I was going to quote CIG, but I feel like the discussion of cultural appropriation is gravitating toward very specific and quite unhelpful examples such as costumes, which I realize I brought up. I don't think this helps to address the original comparison of cultural appropriation to a kind of "open borders" mentality, i.e. the liberal transmission of cultural forms across cultural boundaries.
I feel like I shouldn't have used costumes because it really doesn't get at the complexity of cultural appropriation and is too hot-button. The actual scholarship that I've read on cultural appropriation isn't on fashion but on literature, and what happens here is far from the kind of cultural appreciation that some argue for in fashion. In literary history, cultural appropriation usually takes the form of (generally speaking) the transmission of specific texts across cultural boundaries which are substantially altered--linguistically (obviously), ideologically (less obviously), and sometimes formally (slightly more obviously)--so as to obscure or sometimes erase the original cultural function of a particular work. When this happens, the work comes to represent certain values that may not correlate to those of the culture of origin, and that may in fact be used in opposition to the culture of origin.

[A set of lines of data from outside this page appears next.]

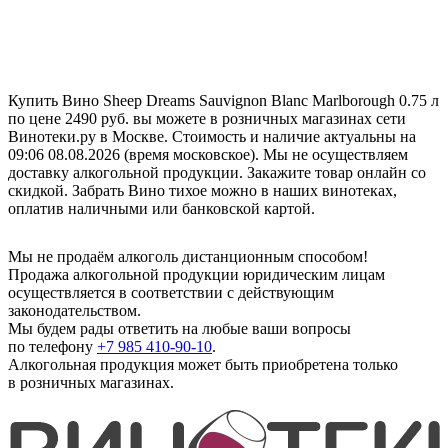
Купить Вино Sheep Dreams Sauvignon Blanc Marlborough 0.75 л
по цене 2490 руб. вы можете в розничных магазинах сети
Винотеки.ру в Москве. Стоимость и наличие актуальны на
09:06 08.08.2026 (время московское). Мы не осуществляем
доставку алкогольной продукции. Закажите товар онлайн со
скидкой. Забрать Вино тихое можно в наших винотеках,
оплатив наличными или банковской картой.
Мы не продаём алкоголь дистанционным способом!
Продажа алкогольной продукции юридическим лицам
осуществляется в соответствии с действующим
законодательством.
Мы будем рады ответить на любые ваши вопросы
по телефону
+7 985 410-90-10
.
Алкогольная продукция может быть приобретена только
в розничных магазинах.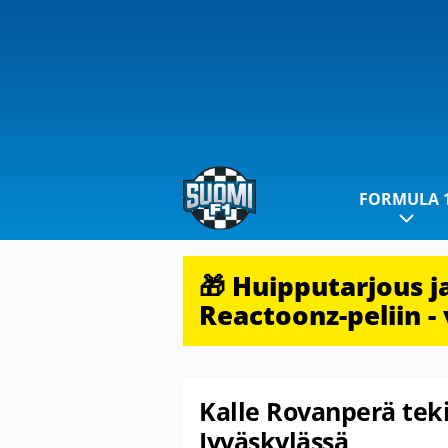
FORMULA 
🎁 Huipputarjous 
Reactoonz-peliin - 
Kalle Rovanperä teki
Jyväskylässä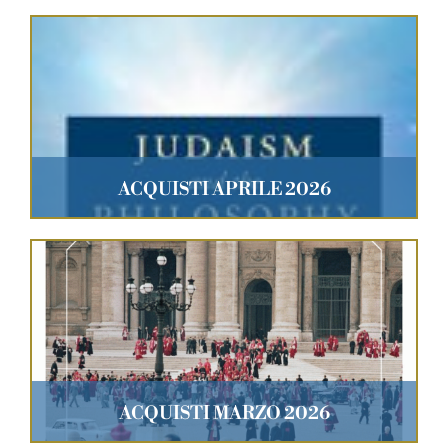
ACQUISTI APRILE 2026
ACQUISTI MARZO 2026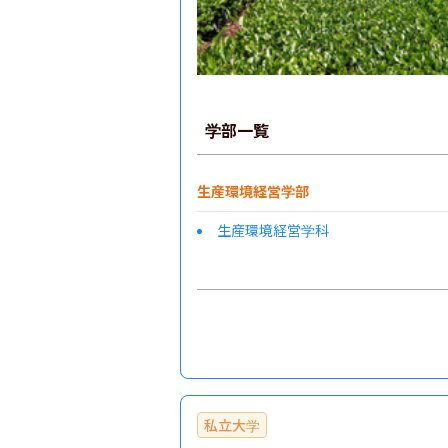
学部一覧
生産環境経営学部
生産環境経営学科
私立大学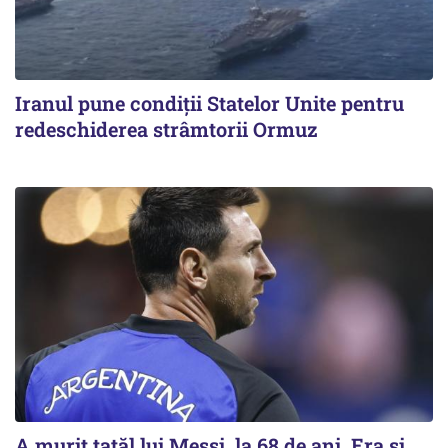
Iranul pune condiții Statelor Unite pentru
redeschiderea strâmtorii Ormuz
A murit tatăl lui Messi, la 68 de ani. Era și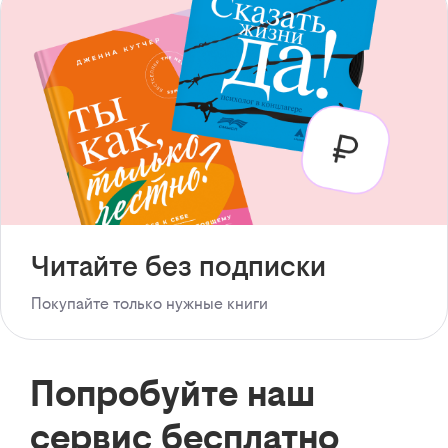
Читайте без подписки
Покупайте только нужные книги
Попробуйте наш
сервис бесплатно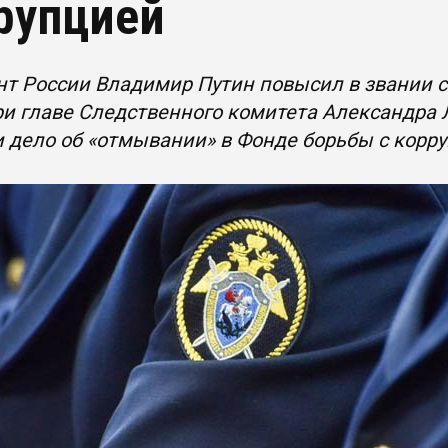
рупцией
т России Владимир Путин повысил в звании 
и главе Следственного комитета Александра 
и дело об «отмывании» в Фонде борьбы с корр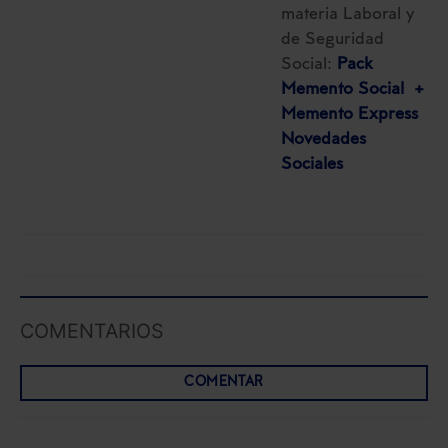
las que sean indispensables para la navegación.
materia Laboral y
de Seguridad
Saber más acerca de las cookies
Social:
Pack
Memento Social +
Memento Express
Novedades
Sociales
COMENTARIOS
COMENTAR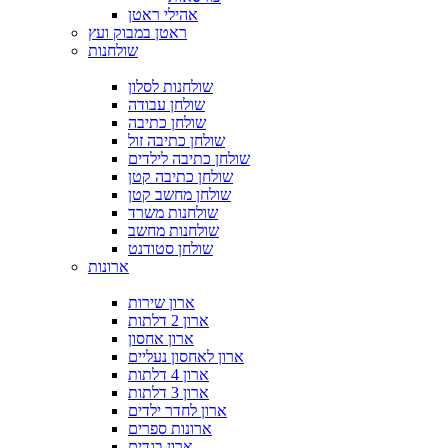
אהילי ראטן
ראטן במבוק ועץ
שולחנות
שולחנות לסלון
שולחן עבודה
שולחן כתיבה
שולחן כתיבה זול
שולחן כתיבה לילדים
שולחן כתיבה קטן
שולחן מחשב קטן
שולחנות משרד
שולחנות מחשב
שולחן סטודנט
ארונות
ארון שירות
ארון 2 דלתות
ארון אחסון
ארון לאחסון נעליים
ארון 4 דלתות
ארון 3 דלתות
ארון לחדר ילדים
ארונות ספרים
ארון בגדים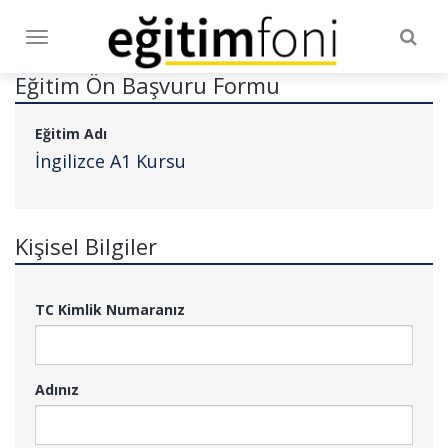
Togg
Toggle
navig
navigation
Eğitim Ön Başvuru Formu
Eğitim Adı
İngilizce A1 Kursu
Kişisel Bilgiler
TC Kimlik Numaranız
Adınız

Furthermore, this describes cultural appropriation not only in terms of white and non-white, but in its more appropriate context of cultural domination. In this respect, we can observe cultural appropriation occurring between, for instance, China and Japan, or Africa and France, or black folk culture and white American music (to give a few examples). It isn't always between white and non-white, and this isn't the sole focus of those who write about cultural appropriation in academia.

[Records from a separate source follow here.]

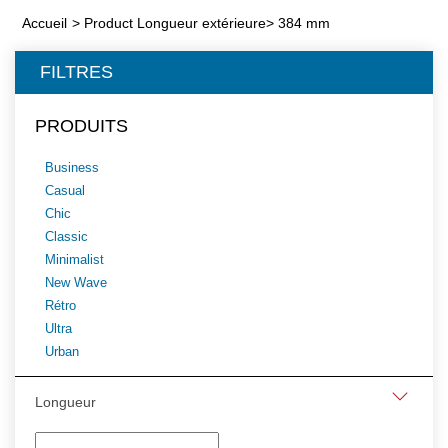
Accueil
>
Product Longueur extérieure
>
384 mm
FILTRES
PRODUITS
Business
Casual
Chic
Classic
Minimalist
New Wave
Rétro
Ultra
Urban
Longueur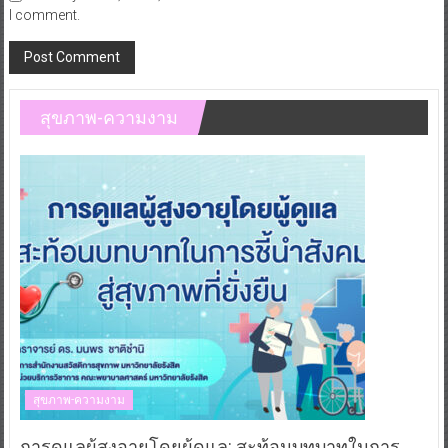
I comment.
สุขภาพ-ความงาม
สุขภาพ-ความงาม
การดูแลผู้สูงอายุโดยผู้ดูแล: สะท้อนบทบาทในการ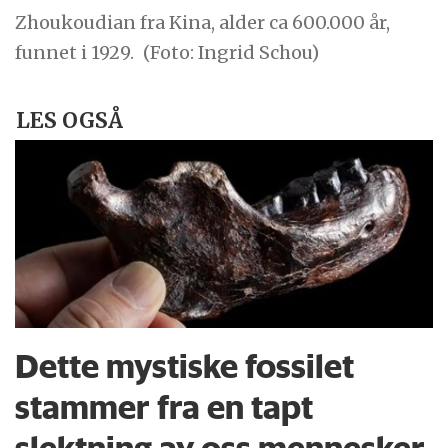
Zhoukoudian fra Kina, alder ca 600.000 år,
funnet i 1929.
(Foto: Ingrid Schou)
LES OGSÅ
Dette mystiske fossilet
stammer fra en tapt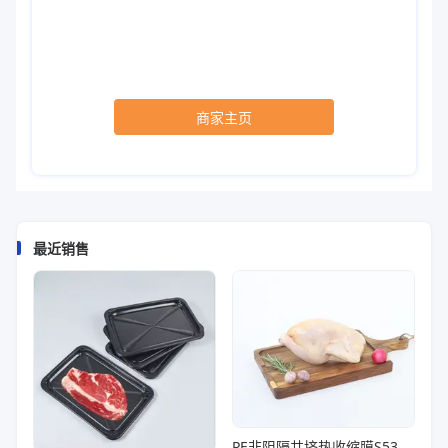
商家主页
最近销售
PE非阻隔共挤热收缩膜S53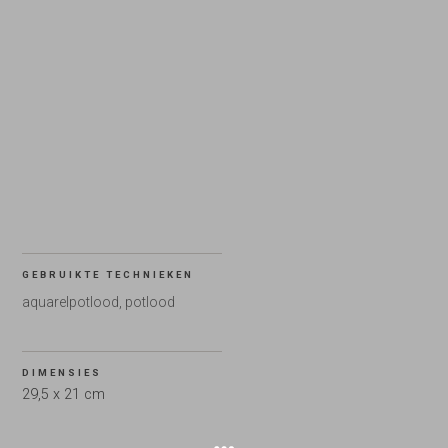
GEBRUIKTE TECHNIEKEN
aquarelpotlood, potlood
DIMENSIES
29,5 x 21 cm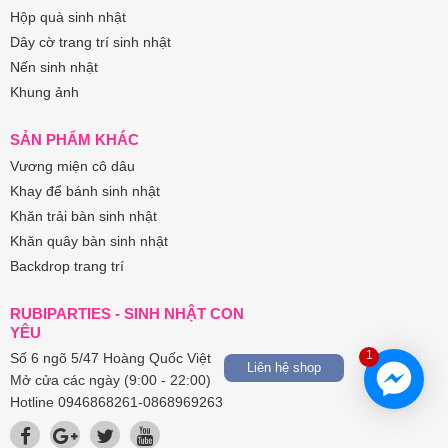
Hộp quà sinh nhật
Dây cờ trang trí sinh nhật
Nến sinh nhật
Khung ảnh
SẢN PHẨM KHÁC
Vương miện cô dâu
Khay để bánh sinh nhật
Khăn trải bàn sinh nhật
Khăn quây bàn sinh nhật
Backdrop trang trí
RUBIPARTIES - SINH NHẬT CON
YÊU
1
Số 6 ngõ 5/47 Hoàng Quốc Việt
Liên hệ shop
Mở cửa các ngày (9:00 - 22:00)
Hotline 0946868261-0868969263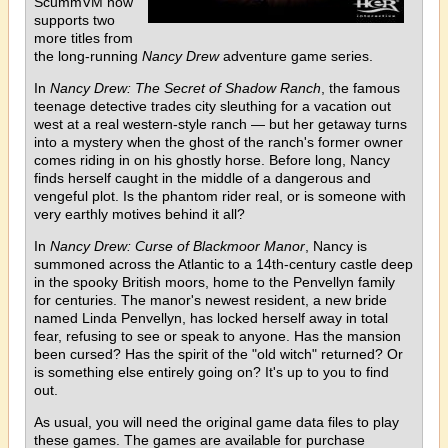
ScummVM now
supports two
more titles from
the long-running
Nancy Drew
adventure game series.
In
Nancy Drew: The Secret of Shadow Ranch
, the famous
teenage detective trades city sleuthing for a vacation out
west at a real western-style ranch — but her getaway turns
into a mystery when the ghost of the ranch's former owner
comes riding in on his ghostly horse. Before long, Nancy
finds herself caught in the middle of a dangerous and
vengeful plot. Is the phantom rider real, or is someone with
very earthly motives behind it all?
In
Nancy Drew: Curse of Blackmoor Manor
, Nancy is
summoned across the Atlantic to a 14th-century castle deep
in the spooky British moors, home to the Penvellyn family
for centuries. The manor's newest resident, a new bride
named Linda Penvellyn, has locked herself away in total
fear, refusing to see or speak to anyone. Has the mansion
been cursed? Has the spirit of the "old witch" returned? Or
is something else entirely going on? It's up to you to find
out.
As usual, you will need the original game data files to play
these games. The games are available for purchase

I'm concerned with the ways that appropriation alters the values associated with a particular cultural form in such a way that the culture of origin suffers due to the values perceived/imposed by the appropriating culture. I do believe that can happen with costumes, but the scholarship I've encountered deals with literature. Obviously, literary criticism attempts to overcome (or at least acknowledge) these barriers as best it can, but it still reflects on historical interpretations/translations, which gave rise to (for example) Western myths of the "noble savage" and the "primitive pacifist"--both of which have been shown to function in ways that reduce, demean, and deprive the cultures to which they're attributed, and that reveal some underlying proclivities of Western cultural values.
As I said, costumes don't quite get at this less visible yet, in many ways, more extensive network of appropriation.

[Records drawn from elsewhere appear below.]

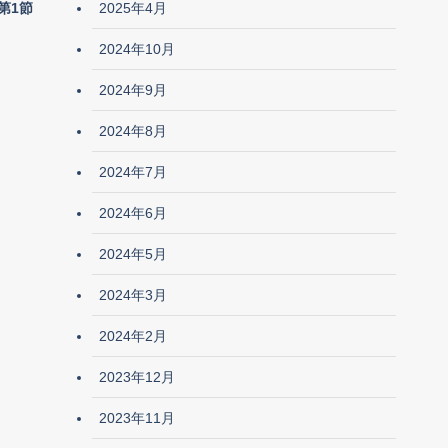
2025年4月
第1節
2024年10月
2024年9月
2024年8月
2024年7月
2024年6月
2024年5月
2024年3月
2024年2月
2023年12月
2023年11月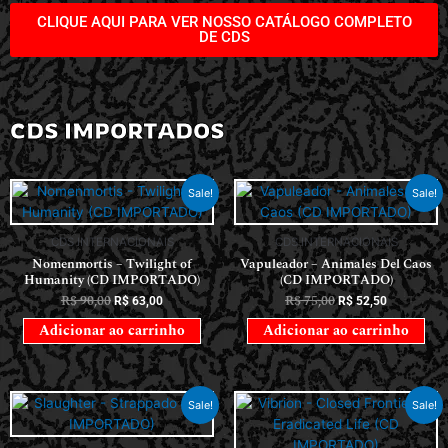
CLIQUE AQUI PARA VER NOSSO CATÁLOGO COMPLETO
DE CDS
CDS IMPORTADOS
Sale!
Sale!
CDS INTERNACIONAIS
CDS INTERNACIONAIS
Nomenmortis – Twilight of
Vapuleador – Animales Del Caos
Humanity (CD IMPORTADO)
(CD IMPORTADO)
R$
90,00
R$
75,00
R$
63,00
R$
52,50
Adicionar ao carrinho
Adicionar ao carrinho
Sale!
Sale!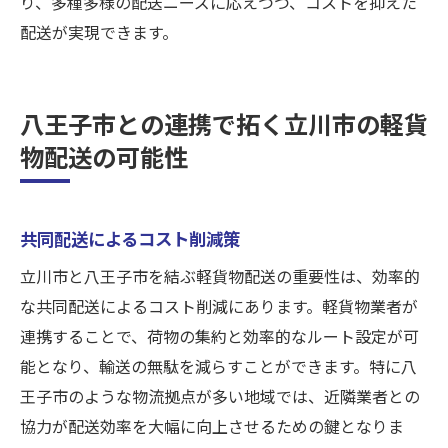
り、多種多様の配送ニーズに応えつつ、コストを抑えた
配送が実現できます。
八王子市との連携で拓く立川市の軽貨
物配送の可能性
共同配送によるコスト削減策
立川市と八王子市を結ぶ軽貨物配送の重要性は、効率的
な共同配送によるコスト削減にあります。軽貨物業者が
連携することで、荷物の集約と効率的なルート設定が可
能となり、輸送の無駄を減らすことができます。特に八
王子市のような物流拠点が多い地域では、近隣業者との
協力が配送効率を大幅に向上させるための鍵となりま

As this relates to cultural appropriation = open borders (for the sake of argument): I think this is true. But as I've said in other arguments recently, open borders also correlate to the most faithful realization of a free market, that being a global free market. This is not to say, however, that in such a scenario all parties will remain equal--far from it. In a system of purely deregulated capital, wealth will absolutely accumulate in certain areas and vanish from others, leaving certain parties in the dust. Likewise, cultural appropriation may indeed resemble open borders, but it also inevitably yields inequity among the parties appropriated.